DE BEERS has outlined changes to its rough diamond sales process in which it will target sightholders that are best positioned to deliver the goods to the market.
Citing people familiar with the matter, Bloomberg News said De Beers explained the proposed new system at its most recent ‘sight’ or sales meeting, held in Gaborone, Botswana last week.
It involves dividing up sightholders – some 80 to 85 polishing and cutting companies invited to ten exclusive tenders a year – into three categories consisting of dealers, manufacturers and integrated retailers. In so doing, De Beers hopes to sell its diamonds to the buyer most suited to delivering the item to the consumer.
De Beers may also decide to slim down the number of buyers, said Bloomberg News.
According to the newswire, the current sales system rewards the most frequent buyers which encourages a market abuse in which sightholders sometime purchase diamonds they don’t need in order to secure future purchases when the market is in better shape.
Cutters and polishers – also known as the mid-stream in diamond sector parlance – have had a hard time of it lately.
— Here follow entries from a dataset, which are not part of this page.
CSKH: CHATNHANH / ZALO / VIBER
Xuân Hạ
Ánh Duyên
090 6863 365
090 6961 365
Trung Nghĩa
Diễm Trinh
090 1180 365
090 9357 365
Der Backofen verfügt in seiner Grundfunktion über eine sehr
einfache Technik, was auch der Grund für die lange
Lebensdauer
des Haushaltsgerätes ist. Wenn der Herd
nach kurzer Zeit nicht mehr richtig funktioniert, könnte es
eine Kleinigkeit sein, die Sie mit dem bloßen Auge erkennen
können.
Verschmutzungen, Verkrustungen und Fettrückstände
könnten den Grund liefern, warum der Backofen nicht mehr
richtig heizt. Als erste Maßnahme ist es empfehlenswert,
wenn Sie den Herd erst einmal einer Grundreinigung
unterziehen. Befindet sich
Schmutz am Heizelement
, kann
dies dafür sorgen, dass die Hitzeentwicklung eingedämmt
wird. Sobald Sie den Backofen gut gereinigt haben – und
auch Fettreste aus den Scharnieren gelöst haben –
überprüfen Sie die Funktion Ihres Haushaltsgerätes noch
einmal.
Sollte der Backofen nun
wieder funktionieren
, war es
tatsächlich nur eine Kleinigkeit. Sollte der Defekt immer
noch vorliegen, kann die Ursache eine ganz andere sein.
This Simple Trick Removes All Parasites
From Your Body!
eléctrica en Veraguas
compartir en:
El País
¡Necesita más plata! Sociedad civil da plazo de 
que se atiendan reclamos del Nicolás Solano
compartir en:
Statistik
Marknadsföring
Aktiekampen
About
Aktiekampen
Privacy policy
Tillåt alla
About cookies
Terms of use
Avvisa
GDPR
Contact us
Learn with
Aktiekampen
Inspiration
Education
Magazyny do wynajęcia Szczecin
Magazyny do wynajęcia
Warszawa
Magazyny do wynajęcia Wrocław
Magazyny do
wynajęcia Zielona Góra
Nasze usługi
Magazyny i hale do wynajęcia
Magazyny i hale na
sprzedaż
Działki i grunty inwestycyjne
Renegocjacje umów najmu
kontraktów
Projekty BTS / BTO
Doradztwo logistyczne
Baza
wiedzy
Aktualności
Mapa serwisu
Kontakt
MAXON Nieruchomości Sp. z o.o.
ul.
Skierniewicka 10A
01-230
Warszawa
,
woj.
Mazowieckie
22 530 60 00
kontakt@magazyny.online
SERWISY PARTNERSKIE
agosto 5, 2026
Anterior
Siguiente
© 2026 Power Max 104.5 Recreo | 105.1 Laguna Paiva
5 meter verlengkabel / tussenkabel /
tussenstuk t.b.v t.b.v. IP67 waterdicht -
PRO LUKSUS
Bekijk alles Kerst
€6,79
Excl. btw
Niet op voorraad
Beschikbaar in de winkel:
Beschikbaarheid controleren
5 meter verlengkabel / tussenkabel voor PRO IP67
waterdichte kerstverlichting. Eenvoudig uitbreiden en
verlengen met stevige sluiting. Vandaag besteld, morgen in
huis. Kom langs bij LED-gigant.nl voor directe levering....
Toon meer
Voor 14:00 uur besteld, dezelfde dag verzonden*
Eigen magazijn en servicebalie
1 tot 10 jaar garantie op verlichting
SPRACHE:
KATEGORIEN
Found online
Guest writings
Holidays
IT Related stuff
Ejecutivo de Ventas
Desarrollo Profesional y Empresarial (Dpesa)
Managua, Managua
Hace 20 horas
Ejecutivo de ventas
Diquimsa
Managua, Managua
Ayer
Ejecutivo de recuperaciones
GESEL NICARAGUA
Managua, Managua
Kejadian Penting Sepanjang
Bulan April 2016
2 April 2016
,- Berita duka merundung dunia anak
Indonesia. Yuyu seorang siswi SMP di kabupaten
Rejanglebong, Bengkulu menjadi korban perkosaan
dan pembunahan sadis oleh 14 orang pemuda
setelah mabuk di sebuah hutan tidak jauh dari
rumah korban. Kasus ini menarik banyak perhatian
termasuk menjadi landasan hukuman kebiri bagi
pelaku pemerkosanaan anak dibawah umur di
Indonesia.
Demand has been low whilst bank credit for the sector has been shrinking, hurting the ability of cutters and polishers to manage inventories.
Asked about proposed changes to the way De Beers sells its diamonds, Anglo American CEO, Mark Cutifani, told Miningmx in February that no buyer would be unaffected. “We have to re-think and re-imagine it, but we also need to do it with the midstream, not to the mid-stream,” he said.
De Beers reported 50% lower profits of $558m for the 2019 financial year – a hefty decline from its 10-year profit peak of $1.8bn in 2014. Anglo American owns 85% of De Beers.